« Les systèmes d’IA représentent un levier de transformation inédit pour faire face aux défis auxquels notre système de santé est confronté : soutenabilité financière, vieillissement démographique, attractivité du secteur ». Publié en février dernier lors du Sommet pour l’action sur l’intelligence artificielle, l’état des lieux français en santé place des ambitions fortes sur la technologie. Et qui font écho aux préconisations de l’OCDE dans son rapport de 2024 : L’IA dans le domaine de la santé – Un immense potentiel, d’énormes risques. « La taille du marché mondial de l’IA appliquée à la santé devrait être multipliée par 16 d’ici 2030, passant de 11 milliards USD en 2021 à 188 milliards », rappelle l’organisation. L’OCDE invite ainsi à « tirer parti d’un nouvel outil aussi puissant » mais alerte sur l’importance de « chercher simultanément à atténuer les risques qu’il comporte ». L’OCDE insiste sur « une supervision et une solide gouvernance (qui) seront indispensables pour pouvoir se saisir rapidement des problèmes et des possibilités qui se feront jour ».

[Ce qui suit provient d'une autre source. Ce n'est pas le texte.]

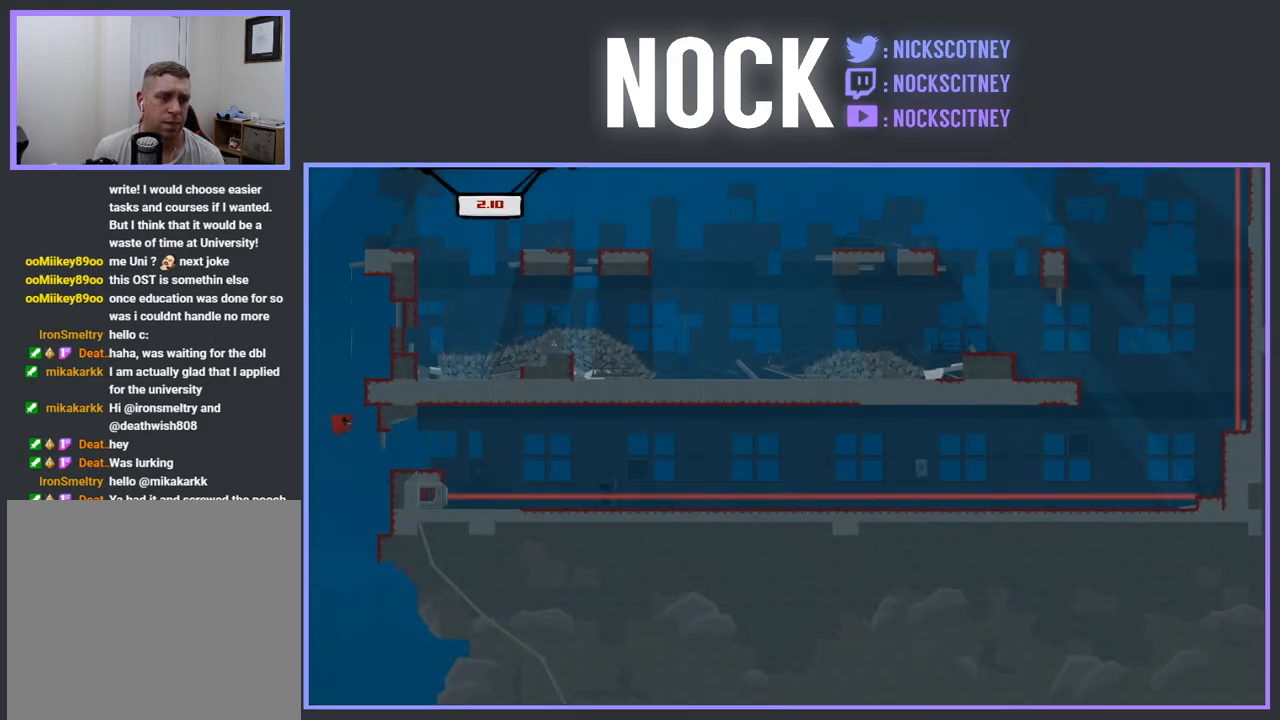
{"buttons": ["R2", "DPAD_RIGHT"], "events": [[350, "CROSS", "up"], [367, "R2", "up"], [483, "R2", "down"]]}
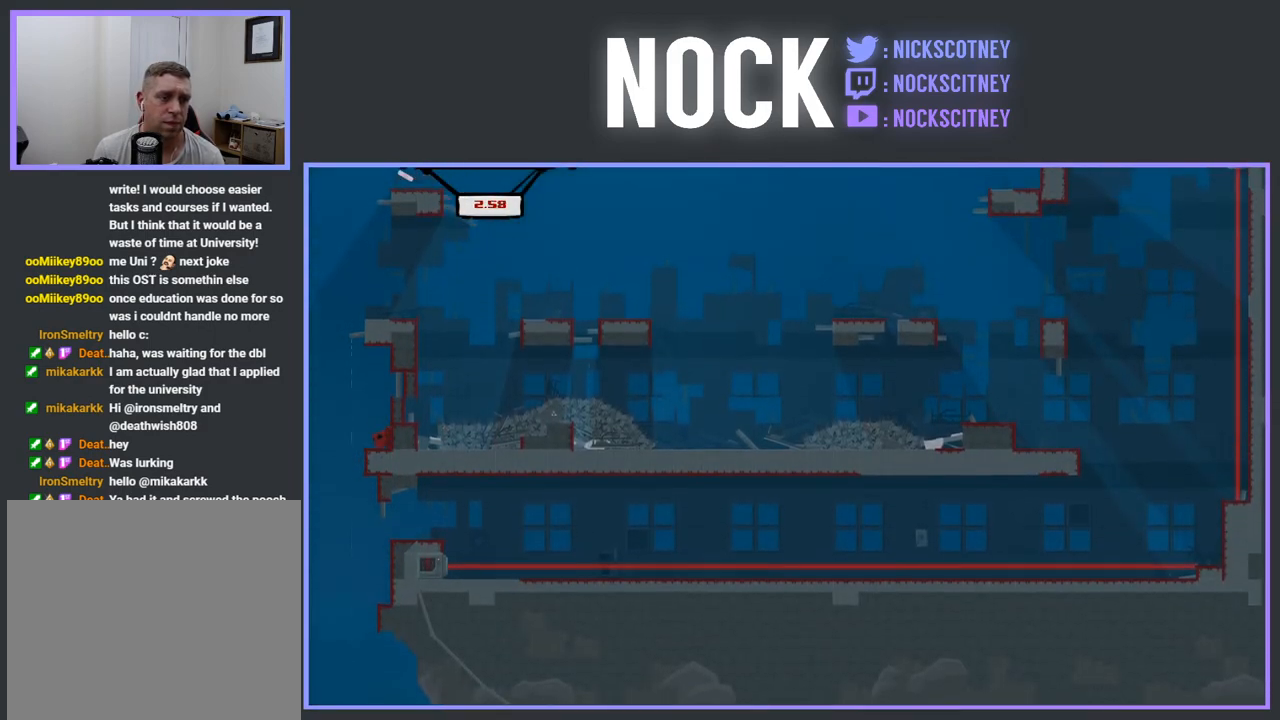
{"buttons": ["CROSS", "R2", "DPAD_RIGHT"], "events": [[100, "CROSS", "down"]]}
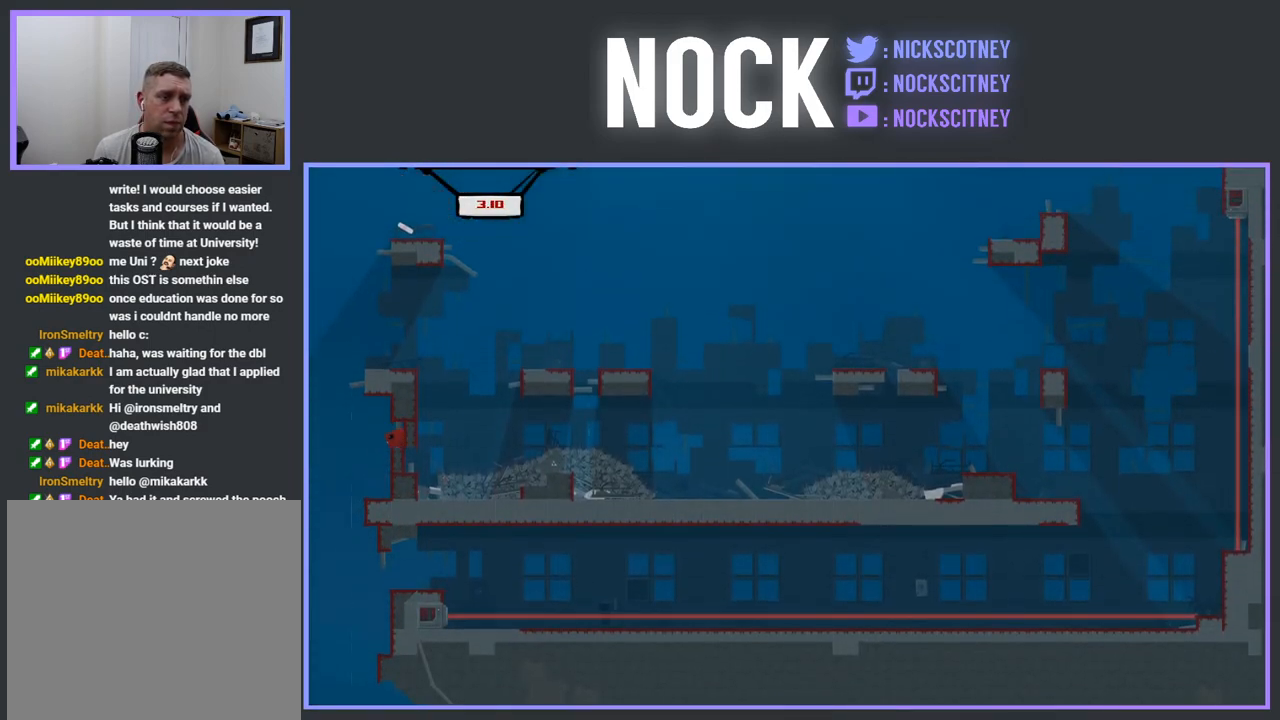
{"buttons": ["DPAD_RIGHT"], "events": [[67, "CROSS", "up"], [67, "DPAD_RIGHT", "up"], [83, "R2", "up"], [217, "DPAD_LEFT", "down"], [383, "DPAD_LEFT", "up"], [483, "DPAD_RIGHT", "down"]]}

En France, les hôpitaux publics et privés s’emparent petit à petit de la technologie. Pour les accompagner, la Fédération hospitalière de France (FHF), à travers son comité d’éthique, a rendu un avis sur le sujet en avril, notant l’importance de « contribuer à la compréhension de tous d’une nouvelle technique qui évolue, se déploie à une vitesse inégalée à ce jour et touche l’un des biens les plus précieux de notre société, à savoir la santé ». « L’intégration de l’IA progresse dans les établissements, avec des dynamiques variées selon les contextes. Le secteur privé est en mouvement : de nombreuses cliniques et hôpitaux s’engagent dans des projets concrets, certains déjà déployés, d’autres encore en phase d’expérimentation », observe Lamine Gharbi, président de la Fédération de l’hospitalisation privée (FHP).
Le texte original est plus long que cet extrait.